• What needs to be done: Reproduce only the stretch of entries below that begins at the first line and ends at the line holding "teapot: none [533,637,632,715]".

• The input:
--
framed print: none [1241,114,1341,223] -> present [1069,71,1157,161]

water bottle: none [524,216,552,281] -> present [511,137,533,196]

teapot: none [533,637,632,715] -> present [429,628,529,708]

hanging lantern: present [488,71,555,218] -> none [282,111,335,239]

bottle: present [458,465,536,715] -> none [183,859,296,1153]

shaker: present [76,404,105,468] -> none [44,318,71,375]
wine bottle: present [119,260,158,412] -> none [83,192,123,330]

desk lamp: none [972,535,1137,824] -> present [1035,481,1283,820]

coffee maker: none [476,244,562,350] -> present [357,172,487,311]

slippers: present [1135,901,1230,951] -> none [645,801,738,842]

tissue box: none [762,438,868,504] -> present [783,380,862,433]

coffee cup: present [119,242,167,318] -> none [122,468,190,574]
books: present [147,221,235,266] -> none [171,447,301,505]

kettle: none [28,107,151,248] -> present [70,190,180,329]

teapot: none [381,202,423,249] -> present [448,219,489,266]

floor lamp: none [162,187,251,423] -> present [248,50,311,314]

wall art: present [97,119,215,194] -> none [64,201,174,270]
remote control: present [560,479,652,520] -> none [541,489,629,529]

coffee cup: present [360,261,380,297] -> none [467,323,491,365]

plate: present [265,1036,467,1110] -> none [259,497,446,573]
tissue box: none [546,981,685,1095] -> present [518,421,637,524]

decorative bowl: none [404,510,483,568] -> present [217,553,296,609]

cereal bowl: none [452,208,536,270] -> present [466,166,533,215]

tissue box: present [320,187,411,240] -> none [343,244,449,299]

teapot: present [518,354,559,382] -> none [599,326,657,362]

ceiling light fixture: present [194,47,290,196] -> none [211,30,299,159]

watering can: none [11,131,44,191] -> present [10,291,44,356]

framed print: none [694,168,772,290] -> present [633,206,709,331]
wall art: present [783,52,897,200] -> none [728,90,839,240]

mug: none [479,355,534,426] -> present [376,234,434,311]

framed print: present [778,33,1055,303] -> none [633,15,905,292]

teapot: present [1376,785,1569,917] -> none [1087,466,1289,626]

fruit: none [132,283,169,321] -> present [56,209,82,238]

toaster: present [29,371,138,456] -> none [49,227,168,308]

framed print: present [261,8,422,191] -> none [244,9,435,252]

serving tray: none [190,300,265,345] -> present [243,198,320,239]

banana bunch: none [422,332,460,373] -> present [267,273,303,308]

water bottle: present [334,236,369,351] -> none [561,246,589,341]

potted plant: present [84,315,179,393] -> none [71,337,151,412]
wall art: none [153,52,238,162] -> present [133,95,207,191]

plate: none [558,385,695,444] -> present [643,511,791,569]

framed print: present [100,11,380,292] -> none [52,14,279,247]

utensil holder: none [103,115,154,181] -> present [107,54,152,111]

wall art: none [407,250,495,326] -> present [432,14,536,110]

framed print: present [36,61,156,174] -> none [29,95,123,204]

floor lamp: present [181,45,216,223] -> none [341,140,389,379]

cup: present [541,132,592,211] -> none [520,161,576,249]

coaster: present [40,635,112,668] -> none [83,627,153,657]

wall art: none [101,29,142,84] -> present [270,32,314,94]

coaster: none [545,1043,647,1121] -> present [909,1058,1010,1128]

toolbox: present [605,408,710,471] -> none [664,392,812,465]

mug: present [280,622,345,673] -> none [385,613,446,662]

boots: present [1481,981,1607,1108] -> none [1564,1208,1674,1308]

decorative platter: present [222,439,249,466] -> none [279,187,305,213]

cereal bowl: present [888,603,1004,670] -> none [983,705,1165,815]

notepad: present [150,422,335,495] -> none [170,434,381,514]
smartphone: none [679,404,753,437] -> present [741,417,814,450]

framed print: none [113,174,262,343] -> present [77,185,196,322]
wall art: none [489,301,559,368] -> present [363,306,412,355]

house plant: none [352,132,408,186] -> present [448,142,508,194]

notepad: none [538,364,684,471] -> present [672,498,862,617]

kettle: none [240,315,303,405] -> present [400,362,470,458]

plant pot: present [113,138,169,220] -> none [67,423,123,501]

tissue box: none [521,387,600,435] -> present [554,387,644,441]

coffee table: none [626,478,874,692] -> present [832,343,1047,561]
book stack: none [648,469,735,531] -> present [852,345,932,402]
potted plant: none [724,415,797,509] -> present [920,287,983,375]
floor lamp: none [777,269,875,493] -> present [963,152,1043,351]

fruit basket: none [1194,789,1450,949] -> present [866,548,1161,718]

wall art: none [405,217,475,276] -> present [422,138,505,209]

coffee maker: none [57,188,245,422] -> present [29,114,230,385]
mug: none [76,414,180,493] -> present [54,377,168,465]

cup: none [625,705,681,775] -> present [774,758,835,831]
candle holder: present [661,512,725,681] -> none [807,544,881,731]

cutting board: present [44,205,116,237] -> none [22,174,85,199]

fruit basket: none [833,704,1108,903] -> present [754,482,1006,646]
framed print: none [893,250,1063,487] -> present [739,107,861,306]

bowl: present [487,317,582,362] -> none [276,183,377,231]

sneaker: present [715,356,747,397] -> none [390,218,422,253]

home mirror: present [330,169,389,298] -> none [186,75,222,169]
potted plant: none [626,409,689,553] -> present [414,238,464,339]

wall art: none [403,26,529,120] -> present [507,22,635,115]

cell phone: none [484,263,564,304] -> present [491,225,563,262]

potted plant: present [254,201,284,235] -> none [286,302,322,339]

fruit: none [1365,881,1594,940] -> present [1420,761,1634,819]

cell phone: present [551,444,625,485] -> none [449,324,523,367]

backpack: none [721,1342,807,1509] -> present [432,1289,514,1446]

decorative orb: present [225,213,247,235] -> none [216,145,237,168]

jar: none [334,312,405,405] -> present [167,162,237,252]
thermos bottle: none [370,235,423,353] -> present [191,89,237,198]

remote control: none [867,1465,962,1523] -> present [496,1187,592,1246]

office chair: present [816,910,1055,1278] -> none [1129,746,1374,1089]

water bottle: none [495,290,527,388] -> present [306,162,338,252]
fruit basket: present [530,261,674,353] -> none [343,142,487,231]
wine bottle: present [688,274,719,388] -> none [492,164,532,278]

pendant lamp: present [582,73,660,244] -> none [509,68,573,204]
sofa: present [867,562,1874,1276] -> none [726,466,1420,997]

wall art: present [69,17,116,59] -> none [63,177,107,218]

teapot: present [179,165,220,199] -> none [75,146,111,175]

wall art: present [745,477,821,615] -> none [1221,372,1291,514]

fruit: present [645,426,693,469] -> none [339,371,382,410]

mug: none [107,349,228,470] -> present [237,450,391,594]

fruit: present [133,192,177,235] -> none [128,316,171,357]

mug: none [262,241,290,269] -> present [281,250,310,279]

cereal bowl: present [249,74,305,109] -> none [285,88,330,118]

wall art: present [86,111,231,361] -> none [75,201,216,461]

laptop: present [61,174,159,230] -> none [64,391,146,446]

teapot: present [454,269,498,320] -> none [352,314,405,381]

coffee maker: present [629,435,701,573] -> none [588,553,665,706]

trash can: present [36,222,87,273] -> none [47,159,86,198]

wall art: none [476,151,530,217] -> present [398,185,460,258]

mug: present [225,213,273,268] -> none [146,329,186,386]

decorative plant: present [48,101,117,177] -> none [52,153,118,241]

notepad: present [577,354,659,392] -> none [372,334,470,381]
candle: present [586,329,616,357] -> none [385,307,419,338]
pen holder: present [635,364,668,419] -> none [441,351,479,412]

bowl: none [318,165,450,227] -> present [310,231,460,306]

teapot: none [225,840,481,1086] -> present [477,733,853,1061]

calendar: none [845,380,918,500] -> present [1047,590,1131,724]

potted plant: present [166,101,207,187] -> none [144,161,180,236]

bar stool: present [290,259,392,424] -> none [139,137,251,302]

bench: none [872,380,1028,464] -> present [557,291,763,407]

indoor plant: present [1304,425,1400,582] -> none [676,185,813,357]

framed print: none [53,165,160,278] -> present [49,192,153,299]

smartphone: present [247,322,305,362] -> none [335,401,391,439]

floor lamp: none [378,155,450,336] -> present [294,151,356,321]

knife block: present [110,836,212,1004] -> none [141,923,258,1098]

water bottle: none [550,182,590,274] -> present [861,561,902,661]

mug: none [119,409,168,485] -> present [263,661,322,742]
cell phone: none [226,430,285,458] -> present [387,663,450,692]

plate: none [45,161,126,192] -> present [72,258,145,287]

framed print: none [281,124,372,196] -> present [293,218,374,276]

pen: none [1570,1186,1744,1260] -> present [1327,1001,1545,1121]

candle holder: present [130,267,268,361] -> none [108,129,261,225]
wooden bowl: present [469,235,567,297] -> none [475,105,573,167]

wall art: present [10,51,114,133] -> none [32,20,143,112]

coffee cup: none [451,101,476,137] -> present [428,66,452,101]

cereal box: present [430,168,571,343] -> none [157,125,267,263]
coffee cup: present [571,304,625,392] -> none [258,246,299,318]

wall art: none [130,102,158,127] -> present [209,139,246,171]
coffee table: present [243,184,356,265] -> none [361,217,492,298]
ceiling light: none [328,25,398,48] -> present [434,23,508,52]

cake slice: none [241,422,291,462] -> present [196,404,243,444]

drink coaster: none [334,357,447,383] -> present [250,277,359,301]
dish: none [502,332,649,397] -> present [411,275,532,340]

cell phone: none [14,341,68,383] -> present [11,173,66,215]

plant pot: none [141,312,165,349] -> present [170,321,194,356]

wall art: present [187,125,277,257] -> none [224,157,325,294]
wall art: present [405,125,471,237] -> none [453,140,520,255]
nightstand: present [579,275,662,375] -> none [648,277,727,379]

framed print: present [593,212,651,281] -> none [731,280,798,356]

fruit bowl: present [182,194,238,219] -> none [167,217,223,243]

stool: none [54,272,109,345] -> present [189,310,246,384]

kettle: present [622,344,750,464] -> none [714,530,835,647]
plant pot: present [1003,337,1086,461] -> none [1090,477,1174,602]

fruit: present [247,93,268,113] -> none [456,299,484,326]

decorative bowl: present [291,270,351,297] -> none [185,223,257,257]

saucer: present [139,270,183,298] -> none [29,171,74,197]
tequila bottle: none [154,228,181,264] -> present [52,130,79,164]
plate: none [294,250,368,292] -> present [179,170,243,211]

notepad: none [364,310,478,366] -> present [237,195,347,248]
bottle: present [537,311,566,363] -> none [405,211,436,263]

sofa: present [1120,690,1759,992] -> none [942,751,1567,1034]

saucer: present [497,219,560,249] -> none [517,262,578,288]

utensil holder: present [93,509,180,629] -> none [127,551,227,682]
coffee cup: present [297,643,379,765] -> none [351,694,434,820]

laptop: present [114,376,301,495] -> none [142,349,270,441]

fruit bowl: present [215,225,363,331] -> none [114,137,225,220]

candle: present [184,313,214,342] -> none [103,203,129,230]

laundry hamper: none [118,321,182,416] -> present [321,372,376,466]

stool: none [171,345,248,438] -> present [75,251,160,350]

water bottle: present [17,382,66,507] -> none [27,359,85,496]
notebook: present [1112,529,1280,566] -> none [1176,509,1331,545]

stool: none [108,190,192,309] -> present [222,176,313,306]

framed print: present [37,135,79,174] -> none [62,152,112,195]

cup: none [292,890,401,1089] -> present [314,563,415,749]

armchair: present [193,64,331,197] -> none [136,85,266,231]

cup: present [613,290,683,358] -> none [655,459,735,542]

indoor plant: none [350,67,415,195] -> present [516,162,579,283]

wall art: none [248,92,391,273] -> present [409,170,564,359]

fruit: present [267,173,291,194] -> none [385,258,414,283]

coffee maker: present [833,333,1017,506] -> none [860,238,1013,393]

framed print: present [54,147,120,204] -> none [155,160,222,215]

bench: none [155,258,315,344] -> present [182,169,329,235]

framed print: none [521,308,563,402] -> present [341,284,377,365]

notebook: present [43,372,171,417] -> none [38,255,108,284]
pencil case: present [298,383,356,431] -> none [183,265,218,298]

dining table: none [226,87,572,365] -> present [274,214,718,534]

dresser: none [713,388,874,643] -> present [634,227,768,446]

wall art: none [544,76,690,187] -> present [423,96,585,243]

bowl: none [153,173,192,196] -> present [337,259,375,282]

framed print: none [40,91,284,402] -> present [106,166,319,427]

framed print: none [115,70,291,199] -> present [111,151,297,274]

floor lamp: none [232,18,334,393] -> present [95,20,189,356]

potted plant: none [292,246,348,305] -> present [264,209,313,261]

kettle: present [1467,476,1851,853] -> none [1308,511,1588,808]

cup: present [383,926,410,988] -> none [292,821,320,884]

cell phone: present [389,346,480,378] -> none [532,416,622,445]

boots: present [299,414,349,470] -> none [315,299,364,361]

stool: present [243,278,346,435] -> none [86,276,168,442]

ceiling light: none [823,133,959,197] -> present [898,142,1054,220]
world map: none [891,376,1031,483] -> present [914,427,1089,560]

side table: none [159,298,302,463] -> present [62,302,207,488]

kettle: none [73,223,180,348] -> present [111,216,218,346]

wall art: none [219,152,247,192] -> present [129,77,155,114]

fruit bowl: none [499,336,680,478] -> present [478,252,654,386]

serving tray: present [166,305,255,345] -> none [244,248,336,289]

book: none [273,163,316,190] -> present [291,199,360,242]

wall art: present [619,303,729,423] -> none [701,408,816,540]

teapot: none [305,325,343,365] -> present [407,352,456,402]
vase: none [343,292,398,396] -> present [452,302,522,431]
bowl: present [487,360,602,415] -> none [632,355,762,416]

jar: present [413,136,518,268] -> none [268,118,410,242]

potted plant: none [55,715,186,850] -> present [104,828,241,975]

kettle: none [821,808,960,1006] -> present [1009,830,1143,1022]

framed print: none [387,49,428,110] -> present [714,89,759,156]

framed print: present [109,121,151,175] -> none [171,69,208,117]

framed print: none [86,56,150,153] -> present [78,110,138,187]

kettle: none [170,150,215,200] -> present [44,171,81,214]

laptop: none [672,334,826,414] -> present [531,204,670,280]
--
• Written response:
framed print: none [1241,114,1341,223] -> present [1069,71,1157,161]

water bottle: none [524,216,552,281] -> present [511,137,533,196]

teapot: none [533,637,632,715] -> present [429,628,529,708]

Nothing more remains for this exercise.